Возвращение на Голгофу (Бартфельд) - страница 66

Наконец огромную братскую могилу засыпали, установили над ней высокий сосновый крест.

Офицеров хоронили в отдельных могилах. Перед могилами поставили открытые гробы, в них уложили тела погибших, чтобы товарищи могли проститься с ними. В одном из гробов лежал офицер с большим осколком, застрявшим во лбу. Как ни пытались вытащить этот осколок из лобной кости, так и не смогли… Так и похоронили с осколком, не освободив человека от убийственного металла.

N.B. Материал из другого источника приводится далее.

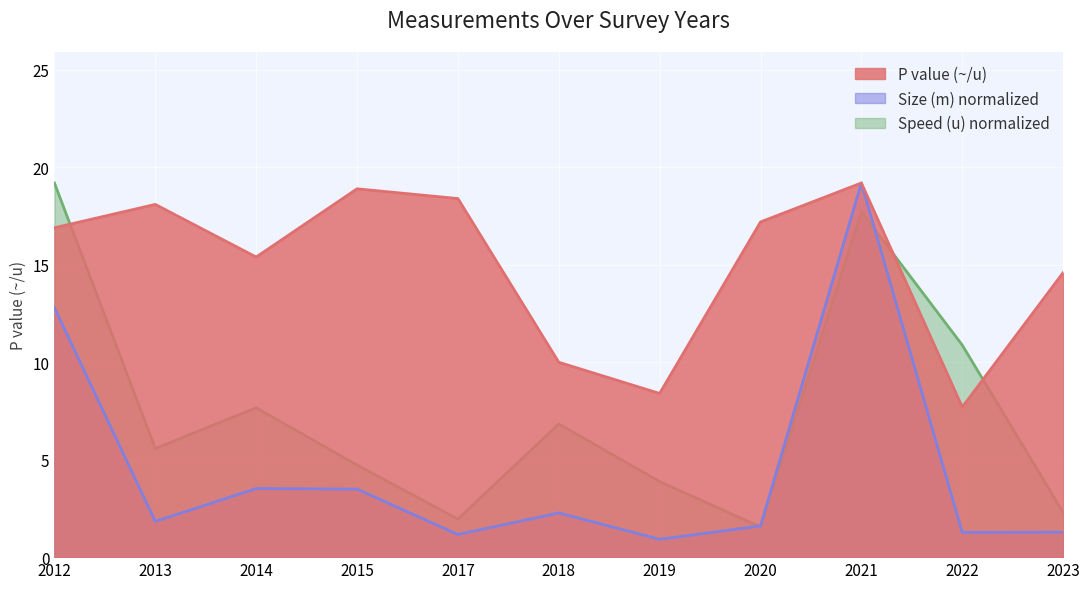

Between 2017 and 2015, which is larger?

2015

Отпевал воинов благочинный дивизии. Ни слез, ни рыданий, мужчин хоронили мужчины. Орловцев стоял в головах погибших, и это отпевание молодых мужчин под высоким радостным небом в узорчатой тени густой листвы казалось ему совершенно противоестественным. Только в самом конце службы, когда священник с чувством огласил: «Со святыми упокой…», смерть знакомых офицеров стала для Орловцева реальностью. Они, убитые, теперь как будто отделились пока еще прозрачной, но уже непреодолимой стеной от них, волею провидения оставшихся в живых. Над могилами офицеров поставили небольшие кресты с фамилиями и номерами полков, где они служили.

Вскоре все разошлись.

Орловцев вышел за ограду, прошёл вдоль кладбища и присел, привалившись спиной к стволу березы. Возвращаться в Рудбарчен не хотелось. День разгорался, кладбищенская кукушка, не останавливаясь, куковала и куковала. Казалось, она была готова напророчить века, но было непонятно, был ли тут хоть один счастливчик из тех, кому достанется хотя бы год от её щедрот. Выживет ли хоть кто-то в этой мясорубке, в которой всего за четыре дня на этом небольшом пятачке земли были перемолоты тысячи жизней.

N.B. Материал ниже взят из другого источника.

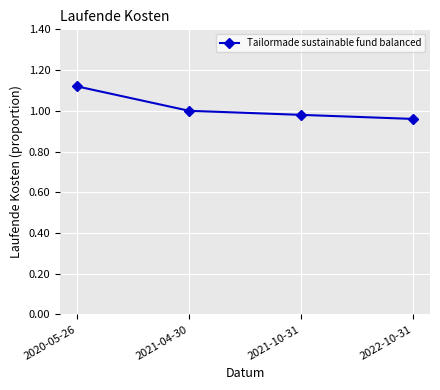

Is it true that the value at 2020-05-26 is 0.4?

False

Поднялся ветерок, штабс-капитан спиной чувствовал, как раскачивается ствол дерева, но внизу царила тишина, и среди полевых трав текла своя особенная жизнь, совсем не видимая и не осознаваемая с высоты человеческого роста. Мириады насекомых ползали в траве, по земле и листве, занятые своими делами, необходимыми для течения их жизни, и, казалось, никак не связанными с тем, что происходило у людей. Чёрный муравей карабкался на стебелек выше и выше, пока тот не склонился. Муравей упал на офицерский сапог, побежал по брючине вверх, на китель и дальше до шеи, заполз под воротничок, и тут был слегка прижат тканью к шее, испугался и своими маленькими челюстями куснул розовую человеческую кожу. Орловцев, почувствовав легкое жжение, не раздумывая, хлопнул себя рукой по шее, нащупал пальцами мельчайший комочек и бросил его на землю. Ничего не произошло, шелест листьев все так же смешивался с пением птиц, и так покойно было кругом. Ничего не изменилось с этой случайной, совсем не обязательной смертью муравьишки — такой же Божьей твари, как и человек. А хоть бы и гибель человека? Что изменилось бы от этого в природе? Ничего, все так же шумели бы травы и деревья, текли ручьи, и одно время года в свой срок сменялось бы другим. И только где-то далеко молодая женщина останется без мужа и уже никогда не родит от него детей, совершенно особенных — его детей. А те не родят своих детей, и никогда, никакими усилиями уже никто не сможет заштопать эту дыру в человеческом племени.